**Work order**
Would you please restate all of the entries exactly, apart from the pictures?

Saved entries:
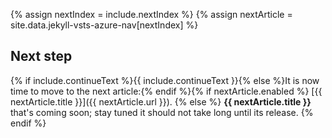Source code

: {% assign nextIndex = include.nextIndex %}
{% assign nextArticle = site.data.jekyll-vsts-azure-nav[nextIndex] %}

## Next step

{% if include.continueText %}{{ include.continueText }}{% else %}It is now time to move to the next article:{% endif %}{% if nextArticle.enabled %}
[{{ nextArticle.title }}]({{ nextArticle.url }}).
{% else %}
**{{ nextArticle.title }}** that's coming soon; stay tuned it should not take long until its release.
{% endif %}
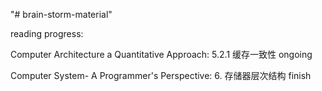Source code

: "# brain-storm-material" 

reading progress:

Computer Architecture a Quantitative Approach: 5.2.1 缓存一致性	ongoing

Computer System- A Programmer's Perspective: 6. 存储器层次结构	finish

**Output for this task**
Source code

: {% assign nextIndex = include.nextIndex %}
{% assign nextArticle = site.data.jekyll-vsts-azure-nav[nextIndex] %}

## Next step

{% if include.continueText %}{{ include.continueText }}{% else %}It is now time to move to the next article:{% endif %}{% if nextArticle.enabled %}
[{{ nextArticle.title }}]({{ nextArticle.url }}).
{% else %}
**{{ nextArticle.title }}** that's coming soon; stay tuned it should not take long until its release.
{% endif %}
Source code

: "# brain-storm-material" 

reading progress:

Computer Architecture a Quantitative Approach: 5.2.1 缓存一致性	ongoing

Computer System- A Programmer's Perspective: 6. 存储器层次结构	finish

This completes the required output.